### Written request:
Extend the passage on asyncio task synchronization below, starting right after its final line.

### Text block:

* start *

I think this subject needs some more discussion. I intend this post as an appendix to Daniel T’s excellent and very clever answer – that’s a fine piece of work. But Dan Getz’s comment made me think that some more detail would be helpful.

Dan suggests that there is no general way to yield to another task. This is correct because there is no guarantee that any other Task is ready to run, nor is there any guarantee of the execution order of the various Tasks. The example program fails to meet expectations because of details in the event loop implementation, which I discuss below.

There are, however, tools for unambiguously synchronizing work between different Tasks. It’s probably a bad idea to rely on time intervals in asyncio.sleep() for this purpose. Consider the following program, which uses an asyncio.Event to force light_job() to finish before heavy_job() can enter its second time.sleep delay. This will always work because the program logic is explicit:

import asyncio
import time

event = asyncio.Event()

async def light_job():
    print("hello ")
    print(time.time())
    await asyncio.sleep(1)
    print(time.time())
    print("world!")
    event.set()


async def heavy_job():
    print("heavy start")
    time.sleep(3)
    print("heavy halt started")
    # await asyncio.sleep(0)

* end *

Saved data entries
* start *

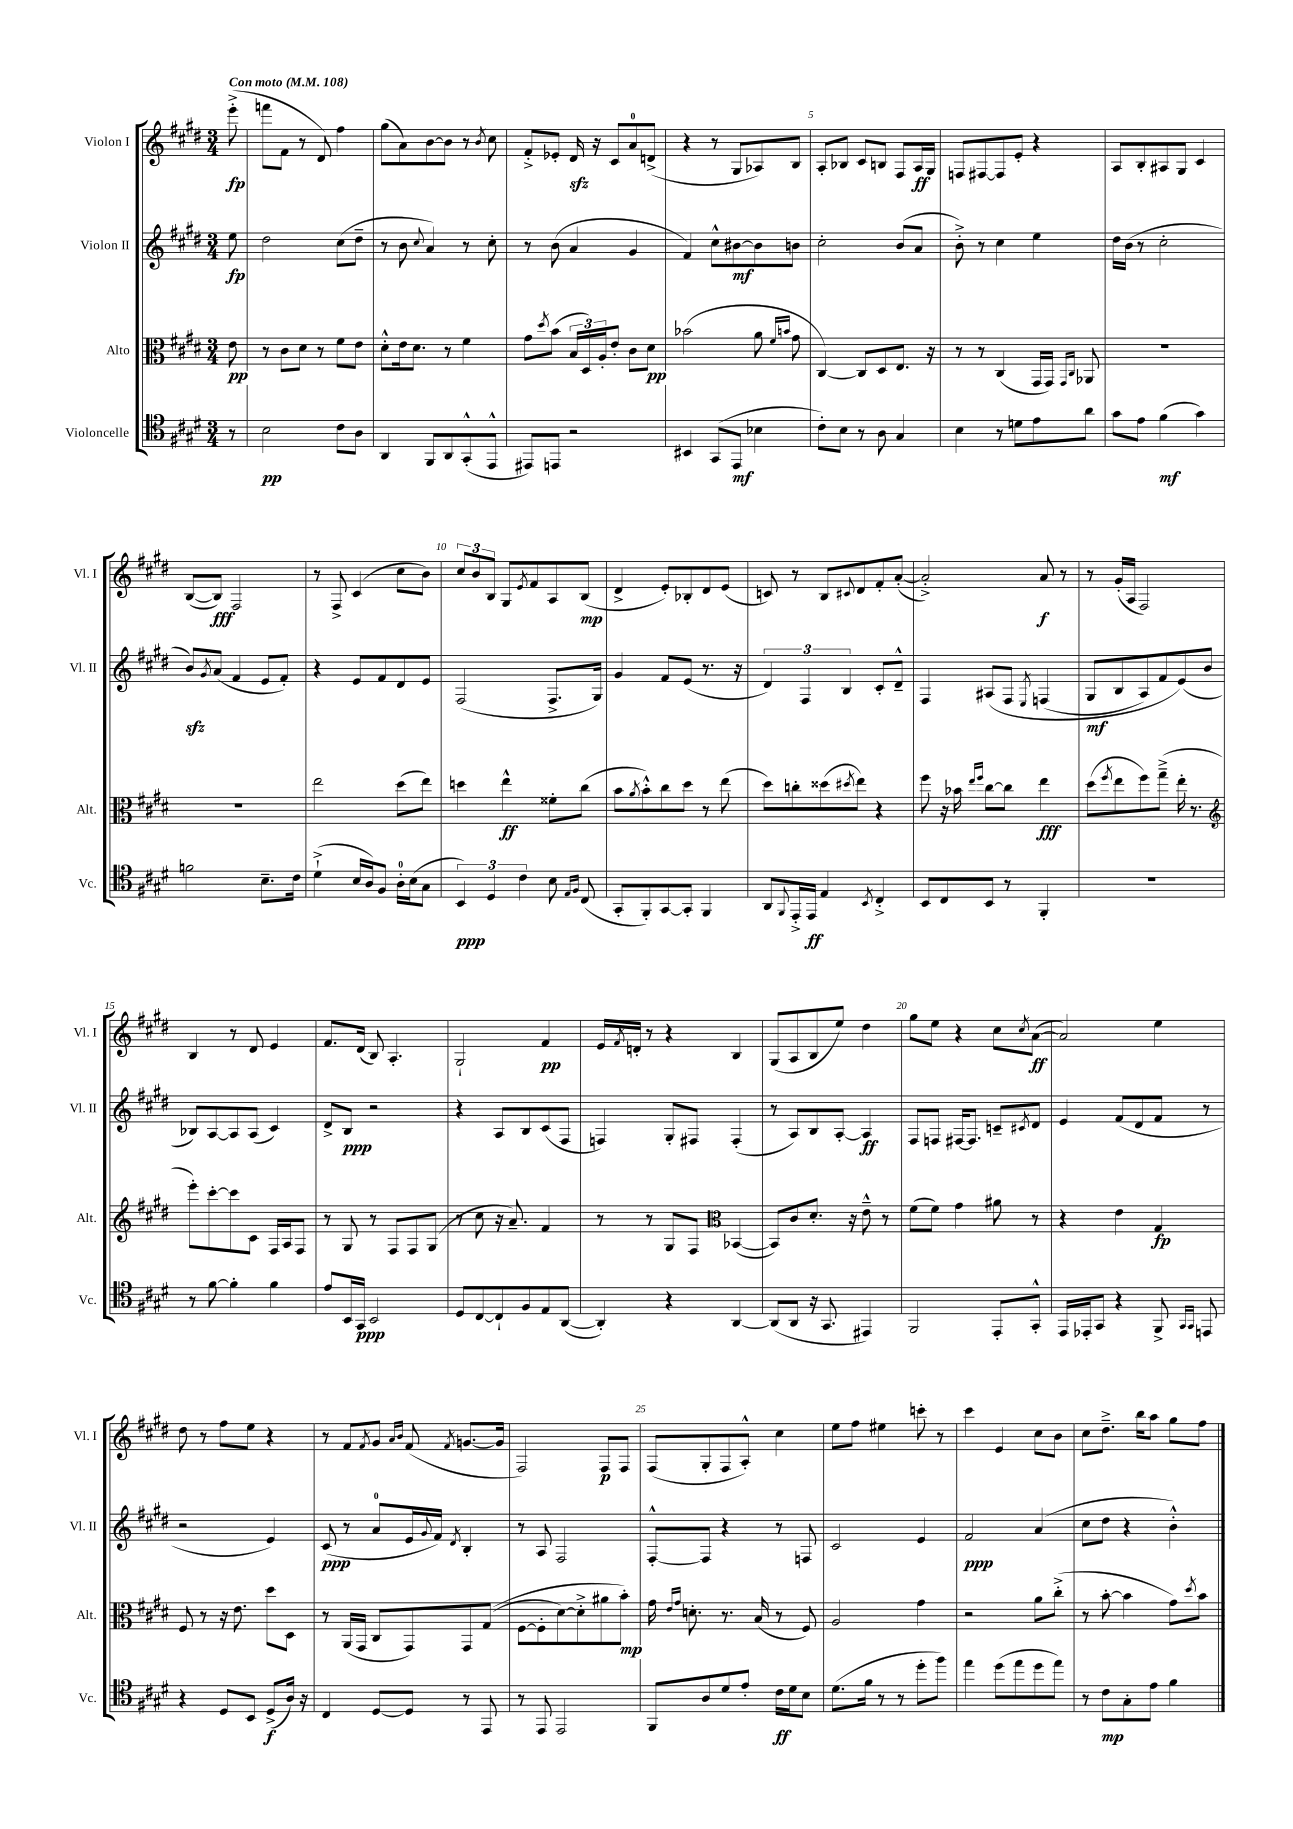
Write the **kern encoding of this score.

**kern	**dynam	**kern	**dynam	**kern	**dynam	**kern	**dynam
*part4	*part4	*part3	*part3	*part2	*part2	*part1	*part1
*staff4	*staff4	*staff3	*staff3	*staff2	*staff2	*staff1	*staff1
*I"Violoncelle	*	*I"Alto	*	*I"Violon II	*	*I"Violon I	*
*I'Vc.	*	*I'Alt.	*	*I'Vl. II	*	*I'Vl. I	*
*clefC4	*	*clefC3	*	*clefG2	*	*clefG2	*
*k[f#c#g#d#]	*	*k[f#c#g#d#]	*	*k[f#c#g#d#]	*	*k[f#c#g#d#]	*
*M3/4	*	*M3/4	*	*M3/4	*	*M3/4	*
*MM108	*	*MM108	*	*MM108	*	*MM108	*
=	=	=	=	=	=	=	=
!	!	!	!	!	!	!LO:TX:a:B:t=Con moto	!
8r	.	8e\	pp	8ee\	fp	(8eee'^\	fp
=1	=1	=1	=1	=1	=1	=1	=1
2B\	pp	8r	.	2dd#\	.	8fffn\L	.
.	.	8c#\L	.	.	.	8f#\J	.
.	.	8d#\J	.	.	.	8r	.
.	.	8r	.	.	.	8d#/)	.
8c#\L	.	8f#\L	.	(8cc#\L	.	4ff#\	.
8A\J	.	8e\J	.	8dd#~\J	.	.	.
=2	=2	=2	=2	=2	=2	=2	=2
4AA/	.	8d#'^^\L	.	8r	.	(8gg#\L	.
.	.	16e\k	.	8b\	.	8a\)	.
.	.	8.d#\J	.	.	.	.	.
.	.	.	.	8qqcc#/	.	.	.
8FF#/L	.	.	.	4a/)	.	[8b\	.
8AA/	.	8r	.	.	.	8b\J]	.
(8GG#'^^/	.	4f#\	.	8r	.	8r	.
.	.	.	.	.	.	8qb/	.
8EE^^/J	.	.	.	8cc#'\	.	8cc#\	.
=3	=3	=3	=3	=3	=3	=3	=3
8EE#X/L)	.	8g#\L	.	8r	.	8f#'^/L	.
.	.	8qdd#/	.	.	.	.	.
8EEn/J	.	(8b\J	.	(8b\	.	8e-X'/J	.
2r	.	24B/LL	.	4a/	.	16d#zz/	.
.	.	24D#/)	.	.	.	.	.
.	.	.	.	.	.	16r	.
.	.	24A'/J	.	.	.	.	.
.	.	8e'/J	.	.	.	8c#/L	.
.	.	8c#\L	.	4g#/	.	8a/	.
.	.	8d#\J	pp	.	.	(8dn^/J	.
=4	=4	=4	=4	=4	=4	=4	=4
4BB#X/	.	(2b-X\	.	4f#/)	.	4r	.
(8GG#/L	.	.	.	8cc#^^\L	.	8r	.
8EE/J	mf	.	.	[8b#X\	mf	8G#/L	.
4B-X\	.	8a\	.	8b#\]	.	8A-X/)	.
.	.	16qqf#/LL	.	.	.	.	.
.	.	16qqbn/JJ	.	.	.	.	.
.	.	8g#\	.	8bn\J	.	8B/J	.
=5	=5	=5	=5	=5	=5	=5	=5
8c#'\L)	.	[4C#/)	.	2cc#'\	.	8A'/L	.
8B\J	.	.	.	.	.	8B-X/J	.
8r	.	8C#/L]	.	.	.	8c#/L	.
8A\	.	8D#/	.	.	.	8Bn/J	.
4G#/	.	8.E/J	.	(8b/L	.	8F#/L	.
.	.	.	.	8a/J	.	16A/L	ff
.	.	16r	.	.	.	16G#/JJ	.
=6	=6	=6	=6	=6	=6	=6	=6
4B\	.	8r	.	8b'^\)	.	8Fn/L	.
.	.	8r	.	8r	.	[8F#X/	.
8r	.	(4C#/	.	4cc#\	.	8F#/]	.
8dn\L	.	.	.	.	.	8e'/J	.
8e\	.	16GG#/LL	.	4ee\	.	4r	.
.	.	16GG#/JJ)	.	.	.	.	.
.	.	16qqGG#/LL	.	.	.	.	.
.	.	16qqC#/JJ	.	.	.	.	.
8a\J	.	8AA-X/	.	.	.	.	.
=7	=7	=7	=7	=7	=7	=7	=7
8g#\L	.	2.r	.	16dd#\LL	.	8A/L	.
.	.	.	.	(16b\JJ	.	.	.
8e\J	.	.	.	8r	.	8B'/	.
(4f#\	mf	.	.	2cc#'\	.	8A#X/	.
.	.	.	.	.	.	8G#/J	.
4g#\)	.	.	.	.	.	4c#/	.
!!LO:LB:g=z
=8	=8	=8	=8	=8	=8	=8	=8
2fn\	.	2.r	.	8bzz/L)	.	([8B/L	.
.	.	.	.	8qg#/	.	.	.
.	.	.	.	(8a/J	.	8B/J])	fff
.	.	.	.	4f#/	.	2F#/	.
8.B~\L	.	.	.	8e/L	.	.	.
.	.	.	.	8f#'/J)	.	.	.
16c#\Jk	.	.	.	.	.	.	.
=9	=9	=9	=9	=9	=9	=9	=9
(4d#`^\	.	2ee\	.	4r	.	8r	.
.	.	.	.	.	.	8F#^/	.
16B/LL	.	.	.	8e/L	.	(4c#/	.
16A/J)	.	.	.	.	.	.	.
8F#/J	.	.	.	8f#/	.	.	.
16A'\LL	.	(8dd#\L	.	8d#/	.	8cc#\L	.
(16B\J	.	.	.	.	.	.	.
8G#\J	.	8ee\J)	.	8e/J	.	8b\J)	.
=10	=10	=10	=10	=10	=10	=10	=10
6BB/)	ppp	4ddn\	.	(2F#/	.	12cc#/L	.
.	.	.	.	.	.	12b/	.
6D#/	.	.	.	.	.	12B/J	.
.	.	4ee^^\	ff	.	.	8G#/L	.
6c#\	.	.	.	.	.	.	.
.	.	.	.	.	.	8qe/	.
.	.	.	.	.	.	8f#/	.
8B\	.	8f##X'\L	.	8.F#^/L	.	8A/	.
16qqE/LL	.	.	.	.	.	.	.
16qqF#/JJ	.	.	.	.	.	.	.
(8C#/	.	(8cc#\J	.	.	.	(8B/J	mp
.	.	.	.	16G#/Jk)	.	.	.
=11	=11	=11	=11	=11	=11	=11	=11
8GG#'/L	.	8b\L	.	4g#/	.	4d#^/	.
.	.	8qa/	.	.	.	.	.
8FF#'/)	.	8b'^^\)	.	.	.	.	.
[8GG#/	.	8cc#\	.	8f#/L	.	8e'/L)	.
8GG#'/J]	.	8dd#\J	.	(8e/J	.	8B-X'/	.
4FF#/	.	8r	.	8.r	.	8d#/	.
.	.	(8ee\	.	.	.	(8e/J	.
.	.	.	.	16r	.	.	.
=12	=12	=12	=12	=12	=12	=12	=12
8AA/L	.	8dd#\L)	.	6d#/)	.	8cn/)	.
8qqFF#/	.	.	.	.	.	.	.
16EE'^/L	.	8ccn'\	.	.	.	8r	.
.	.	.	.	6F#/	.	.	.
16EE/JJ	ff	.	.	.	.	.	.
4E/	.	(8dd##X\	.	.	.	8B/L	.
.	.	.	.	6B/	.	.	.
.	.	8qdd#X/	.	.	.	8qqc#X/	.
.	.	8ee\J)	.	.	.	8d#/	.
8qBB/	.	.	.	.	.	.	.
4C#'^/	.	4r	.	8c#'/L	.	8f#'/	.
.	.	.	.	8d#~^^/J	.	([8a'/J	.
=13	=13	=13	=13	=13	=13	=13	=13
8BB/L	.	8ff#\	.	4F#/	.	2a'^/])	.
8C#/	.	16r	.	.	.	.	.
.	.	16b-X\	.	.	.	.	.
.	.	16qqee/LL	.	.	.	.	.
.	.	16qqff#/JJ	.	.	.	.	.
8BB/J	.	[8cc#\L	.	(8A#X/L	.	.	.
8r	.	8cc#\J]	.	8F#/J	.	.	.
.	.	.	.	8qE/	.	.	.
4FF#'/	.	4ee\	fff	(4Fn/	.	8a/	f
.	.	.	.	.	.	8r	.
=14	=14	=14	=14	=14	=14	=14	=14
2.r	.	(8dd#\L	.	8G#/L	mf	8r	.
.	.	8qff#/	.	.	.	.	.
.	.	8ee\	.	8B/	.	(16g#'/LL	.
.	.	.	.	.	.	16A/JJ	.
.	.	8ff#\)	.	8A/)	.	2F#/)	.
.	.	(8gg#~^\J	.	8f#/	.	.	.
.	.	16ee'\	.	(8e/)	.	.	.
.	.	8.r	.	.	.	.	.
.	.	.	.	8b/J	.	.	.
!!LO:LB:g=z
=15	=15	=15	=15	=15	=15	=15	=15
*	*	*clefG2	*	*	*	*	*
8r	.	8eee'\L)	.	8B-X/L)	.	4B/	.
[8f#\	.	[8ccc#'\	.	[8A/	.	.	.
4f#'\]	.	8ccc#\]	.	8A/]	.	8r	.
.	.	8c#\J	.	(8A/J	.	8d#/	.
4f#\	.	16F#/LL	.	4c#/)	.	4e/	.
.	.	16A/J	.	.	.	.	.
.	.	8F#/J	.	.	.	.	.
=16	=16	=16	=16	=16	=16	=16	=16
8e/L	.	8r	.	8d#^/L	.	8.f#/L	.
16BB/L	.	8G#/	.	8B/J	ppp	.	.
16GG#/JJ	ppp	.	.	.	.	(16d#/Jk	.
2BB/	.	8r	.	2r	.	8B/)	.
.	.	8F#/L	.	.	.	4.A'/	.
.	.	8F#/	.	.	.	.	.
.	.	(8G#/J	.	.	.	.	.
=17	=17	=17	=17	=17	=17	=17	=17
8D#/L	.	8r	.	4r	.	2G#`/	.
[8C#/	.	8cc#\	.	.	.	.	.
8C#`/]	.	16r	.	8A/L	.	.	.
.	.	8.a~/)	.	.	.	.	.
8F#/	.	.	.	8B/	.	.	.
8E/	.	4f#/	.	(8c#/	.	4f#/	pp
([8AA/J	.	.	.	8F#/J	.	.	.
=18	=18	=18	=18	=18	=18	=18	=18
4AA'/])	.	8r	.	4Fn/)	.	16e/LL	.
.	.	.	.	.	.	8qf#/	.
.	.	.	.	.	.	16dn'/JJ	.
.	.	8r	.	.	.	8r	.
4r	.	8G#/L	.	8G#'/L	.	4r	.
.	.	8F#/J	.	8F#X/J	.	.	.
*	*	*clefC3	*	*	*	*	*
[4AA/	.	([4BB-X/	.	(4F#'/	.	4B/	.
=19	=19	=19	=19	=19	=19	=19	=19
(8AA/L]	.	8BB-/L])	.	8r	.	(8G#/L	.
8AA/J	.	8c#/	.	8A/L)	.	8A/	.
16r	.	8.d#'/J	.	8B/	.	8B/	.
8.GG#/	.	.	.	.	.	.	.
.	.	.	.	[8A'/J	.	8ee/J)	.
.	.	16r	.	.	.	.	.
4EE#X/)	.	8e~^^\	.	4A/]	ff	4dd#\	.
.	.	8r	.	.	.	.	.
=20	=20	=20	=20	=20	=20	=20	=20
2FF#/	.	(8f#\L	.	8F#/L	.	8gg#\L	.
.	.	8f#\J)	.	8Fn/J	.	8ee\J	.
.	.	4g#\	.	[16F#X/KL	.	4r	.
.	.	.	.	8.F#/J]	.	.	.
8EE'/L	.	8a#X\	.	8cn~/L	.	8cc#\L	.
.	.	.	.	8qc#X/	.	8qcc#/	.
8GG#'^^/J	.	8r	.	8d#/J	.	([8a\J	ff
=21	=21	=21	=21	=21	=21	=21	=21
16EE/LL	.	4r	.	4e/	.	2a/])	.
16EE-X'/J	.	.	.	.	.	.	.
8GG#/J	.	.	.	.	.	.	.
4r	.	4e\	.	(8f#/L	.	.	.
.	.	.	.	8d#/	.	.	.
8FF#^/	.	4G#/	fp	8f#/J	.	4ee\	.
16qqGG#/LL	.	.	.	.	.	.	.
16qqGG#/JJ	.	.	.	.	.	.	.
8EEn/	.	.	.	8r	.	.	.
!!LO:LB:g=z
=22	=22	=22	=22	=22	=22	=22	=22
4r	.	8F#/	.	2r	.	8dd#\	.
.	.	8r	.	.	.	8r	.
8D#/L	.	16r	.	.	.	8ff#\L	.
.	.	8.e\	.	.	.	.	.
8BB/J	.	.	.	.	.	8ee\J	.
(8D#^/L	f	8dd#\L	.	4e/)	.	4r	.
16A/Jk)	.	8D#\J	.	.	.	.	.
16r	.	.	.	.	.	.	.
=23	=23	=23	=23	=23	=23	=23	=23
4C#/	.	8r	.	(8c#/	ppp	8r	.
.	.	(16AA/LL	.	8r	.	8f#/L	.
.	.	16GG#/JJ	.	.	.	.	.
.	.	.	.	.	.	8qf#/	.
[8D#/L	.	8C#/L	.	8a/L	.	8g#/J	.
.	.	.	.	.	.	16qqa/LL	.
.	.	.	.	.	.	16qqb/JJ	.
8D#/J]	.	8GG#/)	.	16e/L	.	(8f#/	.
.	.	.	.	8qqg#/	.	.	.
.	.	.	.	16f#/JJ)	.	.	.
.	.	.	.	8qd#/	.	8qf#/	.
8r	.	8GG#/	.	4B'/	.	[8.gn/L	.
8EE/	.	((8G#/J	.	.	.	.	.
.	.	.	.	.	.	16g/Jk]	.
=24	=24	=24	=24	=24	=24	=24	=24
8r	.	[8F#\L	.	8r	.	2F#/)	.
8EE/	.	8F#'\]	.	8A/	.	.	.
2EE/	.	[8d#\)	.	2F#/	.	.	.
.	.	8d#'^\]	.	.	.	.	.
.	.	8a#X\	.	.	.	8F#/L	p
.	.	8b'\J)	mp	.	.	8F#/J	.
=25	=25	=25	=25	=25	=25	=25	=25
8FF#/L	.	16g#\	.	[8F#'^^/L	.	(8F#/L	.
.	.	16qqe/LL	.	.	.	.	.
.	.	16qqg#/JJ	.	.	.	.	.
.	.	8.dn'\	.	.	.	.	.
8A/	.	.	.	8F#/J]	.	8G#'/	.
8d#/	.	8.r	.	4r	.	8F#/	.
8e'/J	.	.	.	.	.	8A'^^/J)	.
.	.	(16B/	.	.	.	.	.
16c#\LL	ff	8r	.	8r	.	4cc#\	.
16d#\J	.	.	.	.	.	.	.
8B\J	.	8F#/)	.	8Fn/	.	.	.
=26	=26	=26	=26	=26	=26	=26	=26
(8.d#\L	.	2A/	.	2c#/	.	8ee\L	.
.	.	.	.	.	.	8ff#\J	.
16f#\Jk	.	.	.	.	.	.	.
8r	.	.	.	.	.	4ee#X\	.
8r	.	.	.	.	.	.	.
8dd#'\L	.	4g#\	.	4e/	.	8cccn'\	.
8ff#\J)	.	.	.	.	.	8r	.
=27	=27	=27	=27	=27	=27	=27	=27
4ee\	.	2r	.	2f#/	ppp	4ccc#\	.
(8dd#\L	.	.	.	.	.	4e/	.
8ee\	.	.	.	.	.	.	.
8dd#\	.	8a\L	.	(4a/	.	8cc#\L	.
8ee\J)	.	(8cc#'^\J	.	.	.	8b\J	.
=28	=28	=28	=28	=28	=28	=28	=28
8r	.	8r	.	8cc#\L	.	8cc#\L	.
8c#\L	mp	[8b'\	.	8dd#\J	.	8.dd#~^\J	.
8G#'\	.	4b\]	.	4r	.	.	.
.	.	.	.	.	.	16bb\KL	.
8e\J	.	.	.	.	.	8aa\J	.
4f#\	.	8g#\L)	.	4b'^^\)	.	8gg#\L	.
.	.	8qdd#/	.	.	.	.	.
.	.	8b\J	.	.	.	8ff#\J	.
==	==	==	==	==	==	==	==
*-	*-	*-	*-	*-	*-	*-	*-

* end *

### Result for this exercise:
    await event.wait()
    print("heavy halt ended")
    time.sleep(3)
    print("heavy done")
    
async def main():
    await asyncio.gather(light_job(), heavy_job())

asyncio.run(main())

Even simpler is this approach, which avoids the use of Event and even of gather:

import asyncio
import time

async def light_job():
    print("hello ")
    print(time.time())
    await asyncio.sleep(1)
    print(time.time())
    print("world!")

async def heavy_job():
    light = asyncio.create_task(light_job())
    print("heavy start")
    time.sleep(3)
    print("heavy halt started")
    # await asyncio.sleep(0)
    await light
    print("heavy halt ended")
    time.sleep(3)
    print("heavy done")
    
async def main():
    await heavy_job()

asyncio.run(main())

As for why the original script failed, the explanation can be found in the event loop implementation. An event loop keeps track of two things: a list of "ready" items, representing Tasks that are able to execute right now; and a list of "scheduled" items, representing Tasks that are waiting for some time interval to expire.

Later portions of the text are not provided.